- [Extracted text]:
################

Congress looks to extend credit despite problems

October 20, 2009 by taxman  
Filed under IRS News Items

alg_pres_obamaWASHINGTON – Evidence of potentially widespread abuse won’t deter lawmakers who want to extend a popular tax credit for first-time homebuyers.

The Internal Revenue Service has opened 107,000 examinations of questionable claims and identified 167 criminal schemes involving the tax credit since it was expanded as part of the economic stimulus package enacted in February.

Lawmakers said Tuesday they might add protections to help prevent fraud. But there is a growing consensus among congressional leaders that the housing market is still fragile enough to justify extending the program beyond the end of November, when it is scheduled to expire.

House Majority Leader Steny Hoyer, D-Md., said he favors extending the existing credit through the end of the year as lawmakers work to “find out about how ethically and how honestly this policy is being pursued.”

Senate Banking Committee Chairman Chris Dodd said, “We still need to use every tool at our disposal” to help the housing market. Dodd, D-Conn., has joined Sen. Johnny Isakson, R-Ga., in sponsoring a bill that would extend the credit until June 30 and expand it to people who already own homes.

The existing credit allows qualified first-time homebuyers to reduce their federal income taxes by 10 percent of the price of a home, up to a maximum of $8,000. Homes purchased after Jan. 1 are eligible. The full credit is limited to single filers making less than $75,000 a year and joint filers making less than $150,000.

################

- [Supplied data]:
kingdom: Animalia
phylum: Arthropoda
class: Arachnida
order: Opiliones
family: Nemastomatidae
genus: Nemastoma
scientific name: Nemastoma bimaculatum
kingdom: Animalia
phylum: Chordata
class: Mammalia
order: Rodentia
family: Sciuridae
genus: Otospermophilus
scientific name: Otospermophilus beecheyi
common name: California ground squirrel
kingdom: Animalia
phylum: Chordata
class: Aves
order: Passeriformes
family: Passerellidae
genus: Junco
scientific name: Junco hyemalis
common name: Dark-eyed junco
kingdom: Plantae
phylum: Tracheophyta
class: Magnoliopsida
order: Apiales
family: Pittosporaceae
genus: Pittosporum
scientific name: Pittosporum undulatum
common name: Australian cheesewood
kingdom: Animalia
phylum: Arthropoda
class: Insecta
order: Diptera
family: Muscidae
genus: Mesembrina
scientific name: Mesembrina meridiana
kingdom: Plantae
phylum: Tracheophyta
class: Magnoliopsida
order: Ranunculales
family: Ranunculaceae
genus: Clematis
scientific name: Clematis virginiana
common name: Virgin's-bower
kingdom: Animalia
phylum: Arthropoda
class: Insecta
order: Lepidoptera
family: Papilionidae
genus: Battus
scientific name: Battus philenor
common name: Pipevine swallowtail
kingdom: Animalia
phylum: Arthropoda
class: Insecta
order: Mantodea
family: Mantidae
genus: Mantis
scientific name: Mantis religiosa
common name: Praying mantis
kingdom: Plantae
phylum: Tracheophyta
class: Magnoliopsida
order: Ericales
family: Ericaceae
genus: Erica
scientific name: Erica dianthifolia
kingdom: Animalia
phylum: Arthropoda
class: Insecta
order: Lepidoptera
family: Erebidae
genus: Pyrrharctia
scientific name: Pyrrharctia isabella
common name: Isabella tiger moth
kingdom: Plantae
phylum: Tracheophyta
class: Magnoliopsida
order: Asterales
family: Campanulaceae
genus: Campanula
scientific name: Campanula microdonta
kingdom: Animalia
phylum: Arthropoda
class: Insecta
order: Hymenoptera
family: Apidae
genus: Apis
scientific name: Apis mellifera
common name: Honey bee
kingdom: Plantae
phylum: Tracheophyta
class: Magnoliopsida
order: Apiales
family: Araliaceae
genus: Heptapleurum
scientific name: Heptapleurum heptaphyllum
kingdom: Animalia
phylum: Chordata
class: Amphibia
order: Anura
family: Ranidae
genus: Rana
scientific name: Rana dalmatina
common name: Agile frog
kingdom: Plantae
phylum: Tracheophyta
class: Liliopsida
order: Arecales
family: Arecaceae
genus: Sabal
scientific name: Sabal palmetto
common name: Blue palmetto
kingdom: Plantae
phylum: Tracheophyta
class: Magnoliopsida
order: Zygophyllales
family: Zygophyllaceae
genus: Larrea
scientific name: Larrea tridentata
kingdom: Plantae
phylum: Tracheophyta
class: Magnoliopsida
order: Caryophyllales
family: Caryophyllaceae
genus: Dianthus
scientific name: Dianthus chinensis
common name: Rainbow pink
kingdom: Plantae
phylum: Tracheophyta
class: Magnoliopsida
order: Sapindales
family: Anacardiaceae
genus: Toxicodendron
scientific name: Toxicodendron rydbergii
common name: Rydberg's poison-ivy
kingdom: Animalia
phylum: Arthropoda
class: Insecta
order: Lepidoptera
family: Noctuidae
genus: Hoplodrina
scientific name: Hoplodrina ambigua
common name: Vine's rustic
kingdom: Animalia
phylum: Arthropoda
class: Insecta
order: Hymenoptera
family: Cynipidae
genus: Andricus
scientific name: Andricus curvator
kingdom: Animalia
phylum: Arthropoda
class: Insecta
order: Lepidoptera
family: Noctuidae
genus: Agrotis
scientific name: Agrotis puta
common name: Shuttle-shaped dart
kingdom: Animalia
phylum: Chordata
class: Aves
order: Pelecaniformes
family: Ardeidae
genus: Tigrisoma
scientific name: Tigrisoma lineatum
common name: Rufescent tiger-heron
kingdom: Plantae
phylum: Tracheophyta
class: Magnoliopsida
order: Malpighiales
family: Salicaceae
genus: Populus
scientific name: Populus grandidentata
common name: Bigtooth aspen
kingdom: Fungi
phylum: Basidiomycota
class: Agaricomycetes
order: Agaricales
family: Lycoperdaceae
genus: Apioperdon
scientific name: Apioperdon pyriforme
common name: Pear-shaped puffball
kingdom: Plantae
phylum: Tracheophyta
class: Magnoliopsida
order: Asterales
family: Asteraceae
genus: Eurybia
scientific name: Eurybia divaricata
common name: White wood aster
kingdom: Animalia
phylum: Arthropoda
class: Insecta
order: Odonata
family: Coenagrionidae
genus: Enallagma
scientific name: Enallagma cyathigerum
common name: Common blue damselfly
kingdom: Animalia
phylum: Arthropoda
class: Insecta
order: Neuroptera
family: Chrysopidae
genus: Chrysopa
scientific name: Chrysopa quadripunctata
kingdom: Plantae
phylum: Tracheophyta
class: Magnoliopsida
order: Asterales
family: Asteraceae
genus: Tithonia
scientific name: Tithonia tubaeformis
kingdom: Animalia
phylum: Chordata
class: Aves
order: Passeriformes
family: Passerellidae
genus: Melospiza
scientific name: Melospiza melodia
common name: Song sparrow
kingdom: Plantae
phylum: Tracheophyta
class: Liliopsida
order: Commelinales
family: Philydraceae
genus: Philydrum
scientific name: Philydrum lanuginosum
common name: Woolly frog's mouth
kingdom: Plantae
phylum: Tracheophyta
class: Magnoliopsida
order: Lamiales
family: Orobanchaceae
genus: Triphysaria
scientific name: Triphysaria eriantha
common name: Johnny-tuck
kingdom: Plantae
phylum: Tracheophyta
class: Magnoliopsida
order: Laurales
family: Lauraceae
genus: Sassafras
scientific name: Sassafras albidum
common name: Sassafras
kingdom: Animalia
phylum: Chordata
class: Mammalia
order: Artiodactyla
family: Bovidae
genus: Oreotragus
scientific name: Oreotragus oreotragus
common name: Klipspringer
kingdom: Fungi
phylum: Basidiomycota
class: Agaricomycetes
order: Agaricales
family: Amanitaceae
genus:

################

- [Written instruction 1]: Check each statement against the article on the homebuyer tax credit and say yes or no, quoting the words from the article that decide it. (a) The IRS has opened 107,000 examinations of questionable claims involving the credit. (b) The bill sponsored by Dodd and Isakson would extend the credit through the end of the year. (c) The full credit is limited to joint filers making less than $150,000 a year.
- [Written instruction 2]: Repeat word for word the part of the article on the homebuyer tax credit starting with "House Majority Leader" and going on through "already own homes.".

- [Worked answer 1]:
(a) Yes: "The Internal Revenue Service has opened 107,000 examinations of questionable claims"
(b) No: "a bill that would extend the credit until June 30"
(c) Yes: "The full credit is limited to single filers making less than $75,000 a year and joint filers making less than $150,000."

- [Worked answer 2]:
House Majority Leader Steny Hoyer, D-Md., said he favors extending the existing credit through the end of the year as lawmakers work to “find out about how ethically and how honestly this policy is being pursued.”

Senate Banking Committee Chairman Chris Dodd said, “We still need to use every tool at our disposal” to help the housing market. Dodd, D-Conn., has joined Sen. Johnny Isakson, R-Ga., in sponsoring a bill that would extend the credit until June 30 and expand it to people who already own homes.